Source information START

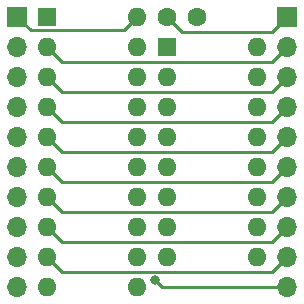
<source format=gbl>
G04 #@! TF.GenerationSoftware,KiCad,Pcbnew,(6.0.7-1)-1*
G04 #@! TF.CreationDate,2022-08-10T01:22:39+02:00*
G04 #@! TF.ProjectId,led_bar,6c65645f-6261-4722-9e6b-696361645f70,rev?*
G04 #@! TF.SameCoordinates,Original*
G04 #@! TF.FileFunction,Copper,L2,Bot*
G04 #@! TF.FilePolarity,Positive*
%FSLAX46Y46*%
G04 Gerber Fmt 4.6, Leading zero omitted, Abs format (unit mm)*
G04 Created by KiCad (PCBNEW (6.0.7-1)-1) date 2022-08-10 01:22:39*
%MOMM*%
%LPD*%
G01*
G04 APERTURE LIST*
G04 #@! TA.AperFunction,ComponentPad*
%ADD10C,1.600000*%
G04 #@! TD*
G04 #@! TA.AperFunction,ComponentPad*
%ADD11R,1.600000X1.600000*%
G04 #@! TD*
G04 #@! TA.AperFunction,ComponentPad*
%ADD12O,1.600000X1.600000*%
G04 #@! TD*
G04 #@! TA.AperFunction,ComponentPad*
%ADD13R,1.700000X1.700000*%
G04 #@! TD*
G04 #@! TA.AperFunction,ComponentPad*
%ADD14O,1.700000X1.700000*%
G04 #@! TD*
G04 #@! TA.AperFunction,ViaPad*
%ADD15C,0.800000*%
G04 #@! TD*
G04 #@! TA.AperFunction,Conductor*
%ADD16C,0.250000*%
G04 #@! TD*
G04 APERTURE END LIST*
D10*
X152400000Y-124460000D03*
X154900000Y-124460000D03*
D11*
X152400000Y-127000000D03*
D12*
X152400000Y-129540000D03*
X152400000Y-132080000D03*
X152400000Y-134620000D03*
X152400000Y-137160000D03*
X152400000Y-139700000D03*
X152400000Y-142240000D03*
X152400000Y-144780000D03*
X160020000Y-144780000D03*
X160020000Y-142240000D03*
X160020000Y-139700000D03*
X160020000Y-137160000D03*
X160020000Y-134620000D03*
X160020000Y-132080000D03*
X160020000Y-129540000D03*
X160020000Y-127000000D03*
D11*
X142240000Y-124460000D03*
D12*
X142240000Y-127000000D03*
X142240000Y-129540000D03*
X142240000Y-132080000D03*
X142240000Y-134620000D03*
X142240000Y-137160000D03*
X142240000Y-139700000D03*
X142240000Y-142240000D03*
X142240000Y-144780000D03*
X142240000Y-147320000D03*
X149860000Y-147320000D03*
X149860000Y-144780000D03*
X149860000Y-142240000D03*
X149860000Y-139700000D03*
X149860000Y-137160000D03*
X149860000Y-134620000D03*
X149860000Y-132080000D03*
X149860000Y-129540000D03*
X149860000Y-127000000D03*
X149860000Y-124460000D03*
D13*
X139700000Y-124460000D03*
D14*
X139700000Y-127000000D03*
X139700000Y-129540000D03*
X139700000Y-132080000D03*
X139700000Y-134620000D03*
X139700000Y-137160000D03*
X139700000Y-139700000D03*
X139700000Y-142240000D03*
X139700000Y-144780000D03*
X139700000Y-147320000D03*
D13*
X162560000Y-124460000D03*
D14*
X162560000Y-127000000D03*
X162560000Y-129540000D03*
X162560000Y-132080000D03*
X162560000Y-134620000D03*
X162560000Y-137160000D03*
X162560000Y-139700000D03*
X162560000Y-142240000D03*
X162560000Y-144780000D03*
X162560000Y-147320000D03*
D15*
X151384000Y-146774500D03*
D16*
X162560000Y-124460000D02*
X161290000Y-125730000D01*
X140825000Y-125585000D02*
X148735000Y-125585000D01*
X153670000Y-125730000D02*
X152400000Y-124460000D01*
X139700000Y-124460000D02*
X140825000Y-125585000D01*
X148735000Y-125585000D02*
X149860000Y-124460000D01*
X161290000Y-125730000D02*
X153670000Y-125730000D01*
X162560000Y-147320000D02*
X151929500Y-147320000D01*
X151929500Y-147320000D02*
X151384000Y-146774500D01*
X161290000Y-128270000D02*
X143510000Y-128270000D01*
X162560000Y-127000000D02*
X161290000Y-128270000D01*
X143510000Y-128270000D02*
X142240000Y-127000000D01*
X162560000Y-129540000D02*
X161290000Y-130810000D01*
X161290000Y-130810000D02*
X143510000Y-130810000D01*
X143510000Y-130810000D02*
X142240000Y-129540000D01*
X162560000Y-132080000D02*
X161290000Y-133350000D01*
X143510000Y-133350000D02*
X142240000Y-132080000D01*
X161290000Y-133350000D02*
X143510000Y-133350000D01*
X143510000Y-135890000D02*
X161290000Y-135890000D01*
X142240000Y-134620000D02*
X143510000Y-135890000D01*
X161290000Y-135890000D02*
X162560000Y-134620000D01*
X162560000Y-137160000D02*
X161290000Y-138430000D01*
X143510000Y-138430000D02*
X142240000Y-137160000D01*
X161290000Y-138430000D02*
X143510000Y-138430000D01*
X162560000Y-139700000D02*
X161290000Y-140970000D01*
X161290000Y-140970000D02*
X143510000Y-140970000D01*
X143510000Y-140970000D02*
X142240000Y-139700000D01*
X143510000Y-143510000D02*
X142240000Y-142240000D01*
X161290000Y-143510000D02*
X143510000Y-143510000D01*
X162560000Y-142240000D02*
X161290000Y-143510000D01*
X143510000Y-146050000D02*
X142240000Y-144780000D01*
X162560000Y-144780000D02*
X161290000Y-146050000D01*
X161290000Y-146050000D02*
X143510000Y-146050000D01*
M02*

</source>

Source information END

- _Your instructions_
Search the records above for the string "LIST" and copy each line that holds it.

- _Response for this exercise_
G04 APERTURE LIST*
G04 APERTURE END LIST*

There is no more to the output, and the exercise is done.